INFORMATION SHOWN:
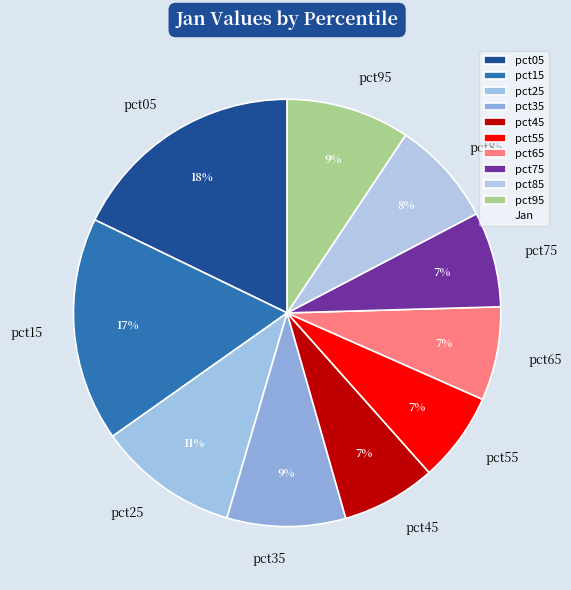

To the nearest percent, what is the average slice percentage?

10%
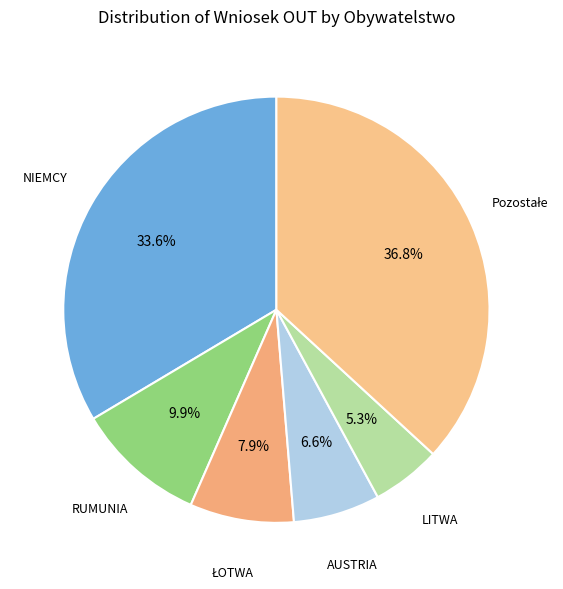

What portion of the pie excludes AUSTRIA?

93.4%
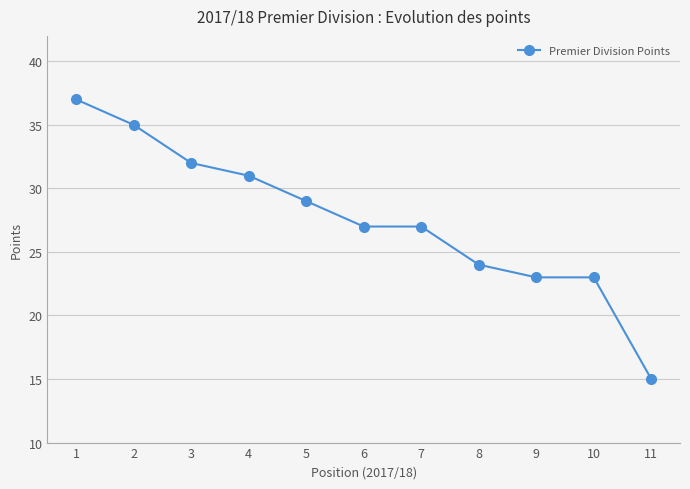

The chart shows a value of 11 at 4. True or false?

False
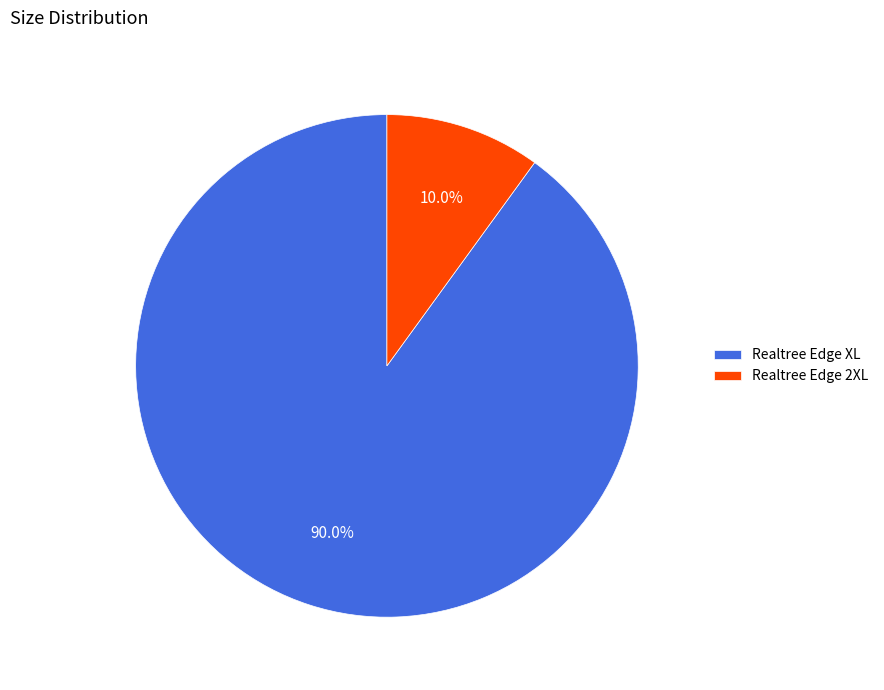

To the nearest percent, what is the difference between the largest and smallest slice percentages?

80%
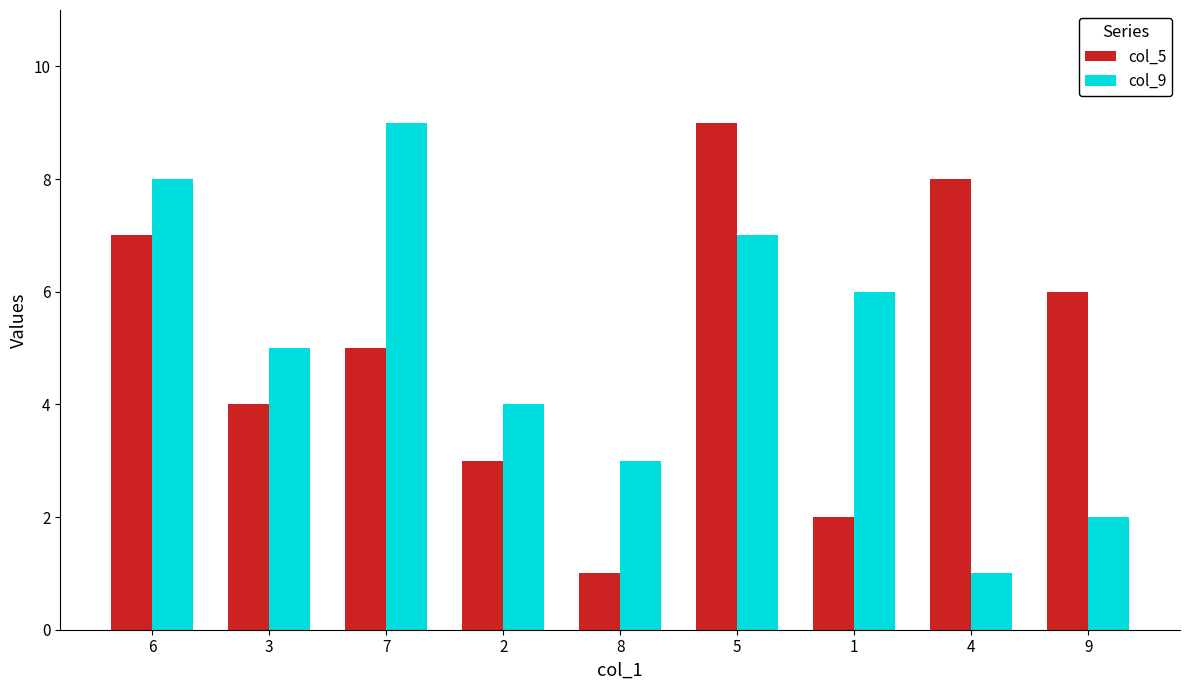

Is it true that col_5 equals 4 at 3?

True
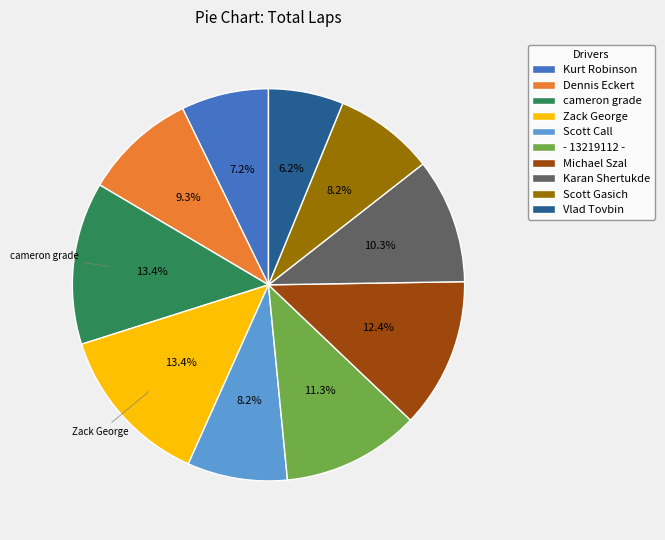

Is the sum of Dennis Eckert and Scott Call greater than half?

No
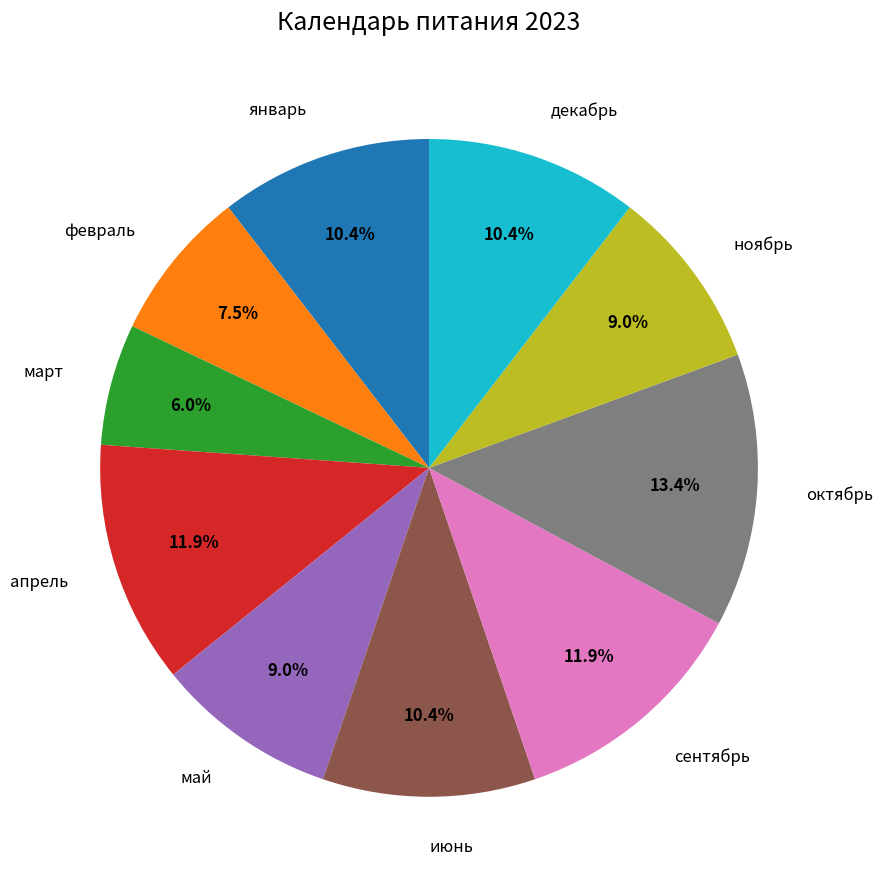

Is the sum of сентябрь and октябрь greater than half?

No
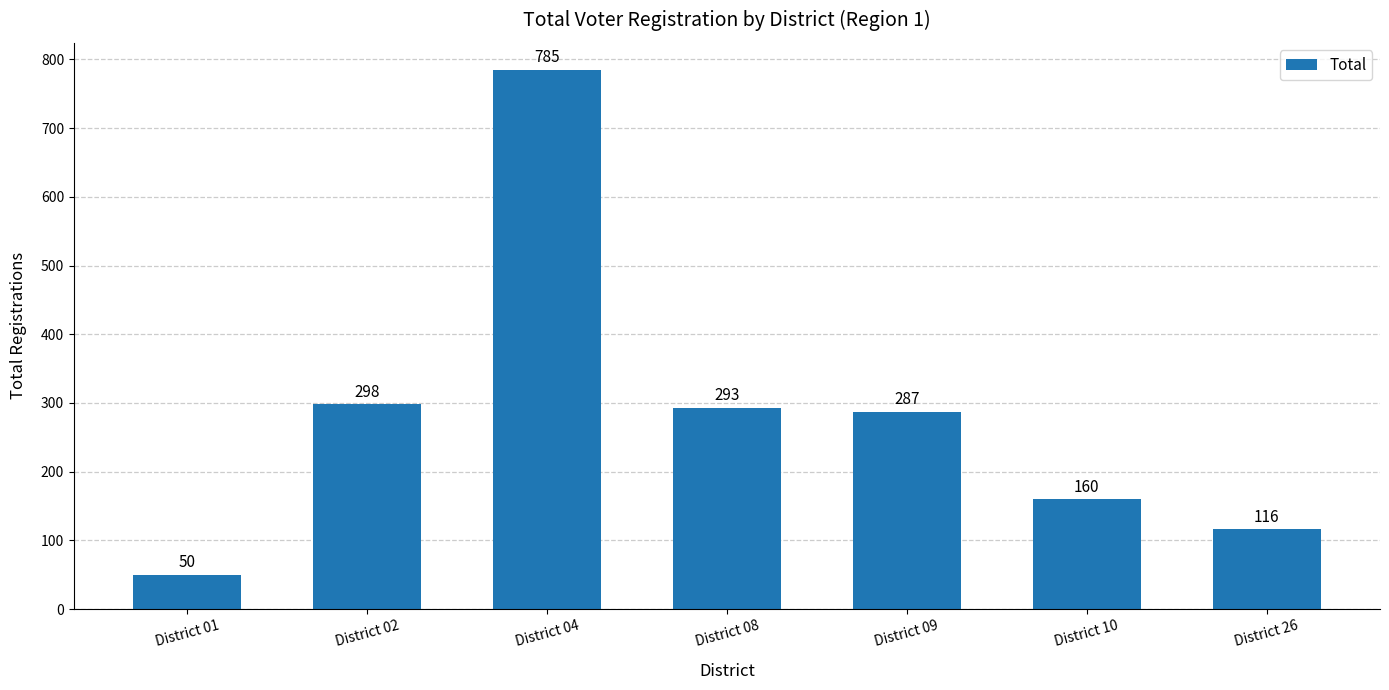

What is the difference between the maximum and second lowest values?

669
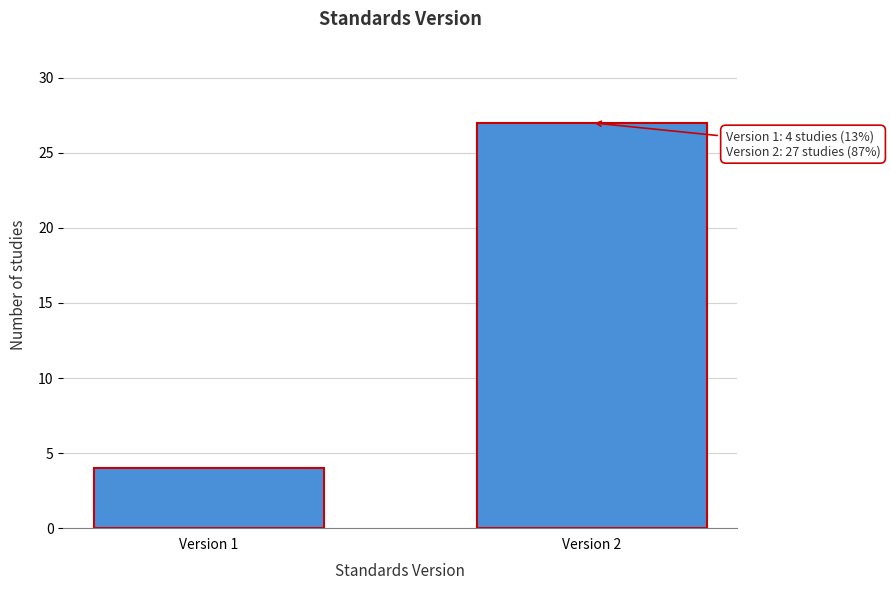

Reading left to right, list all the values displayed in this chart.

4	27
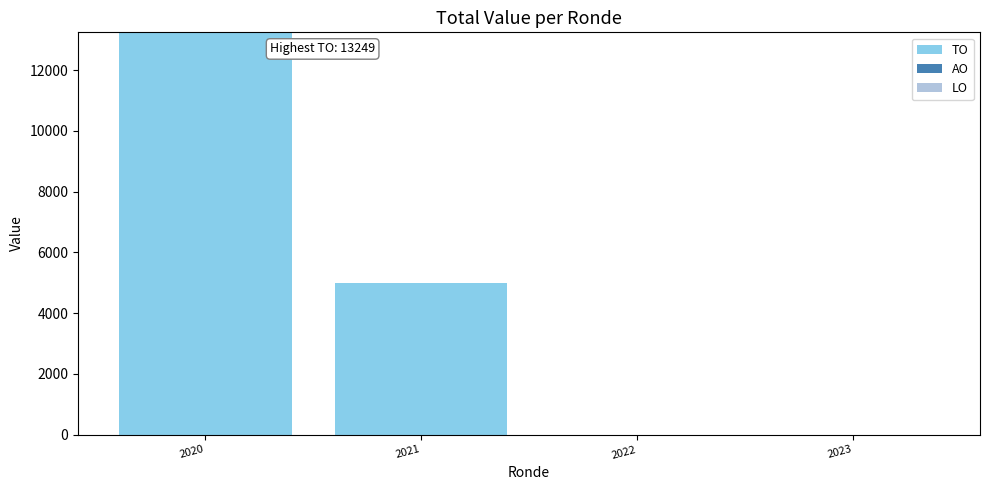

What is the sum of the values at 2020 and 2022?

13249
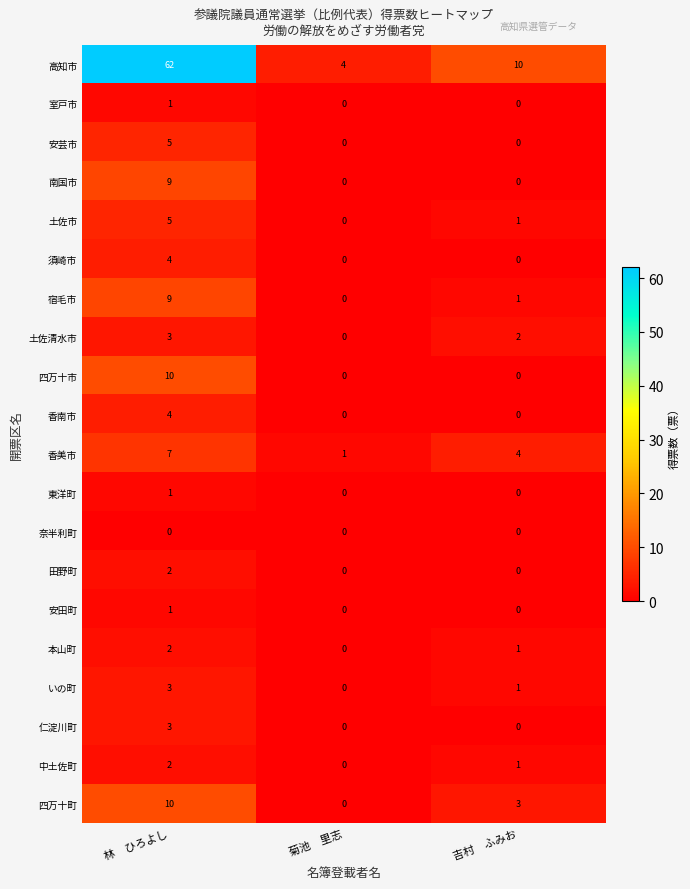

What is the total value across all series at 吉村　ふみお?

24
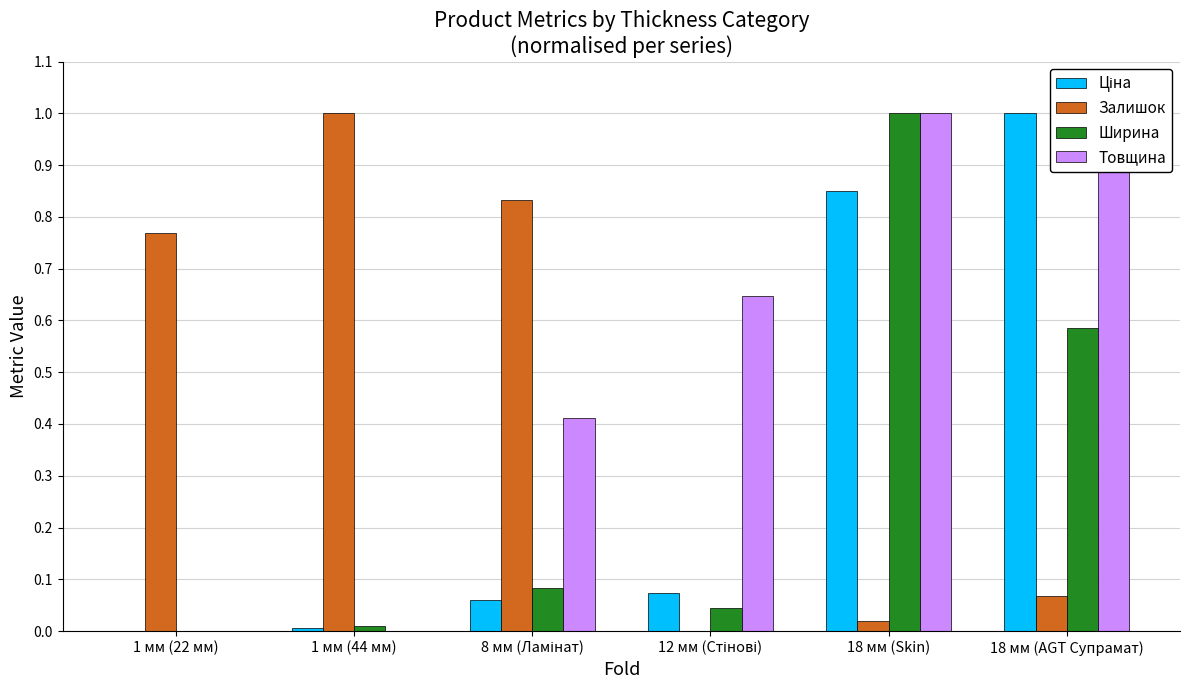

Which series changed the most between 1 мм (44 мм) and 8 мм (Ламінат)?

Товщина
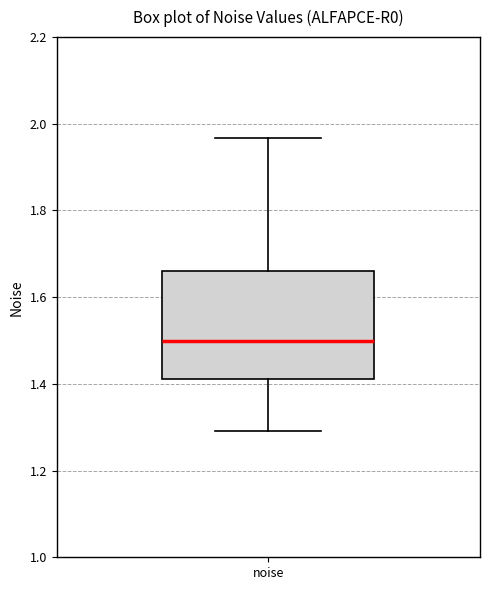

Where does the upper whisker of the box for noise end on the y-axis? The values are not printed on the chart, so give them approximately, as read against the axis.

1.96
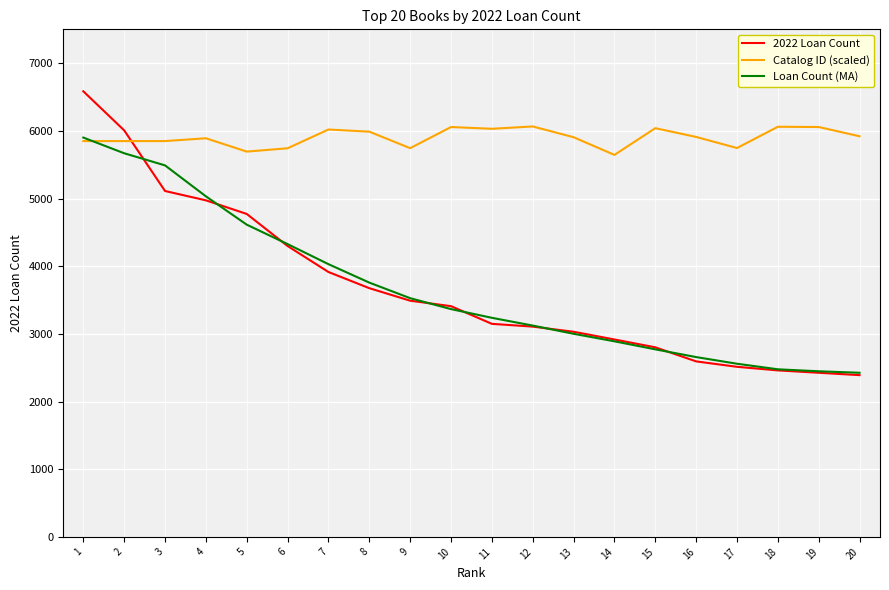

What is the minimum value for 2022 Loan Count?

2390.0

EXERCISE REQUIREMENTS:
State how many lines in the entries above contain the word "chart", matching case exactly. Give only the number.

SOLUTION:
3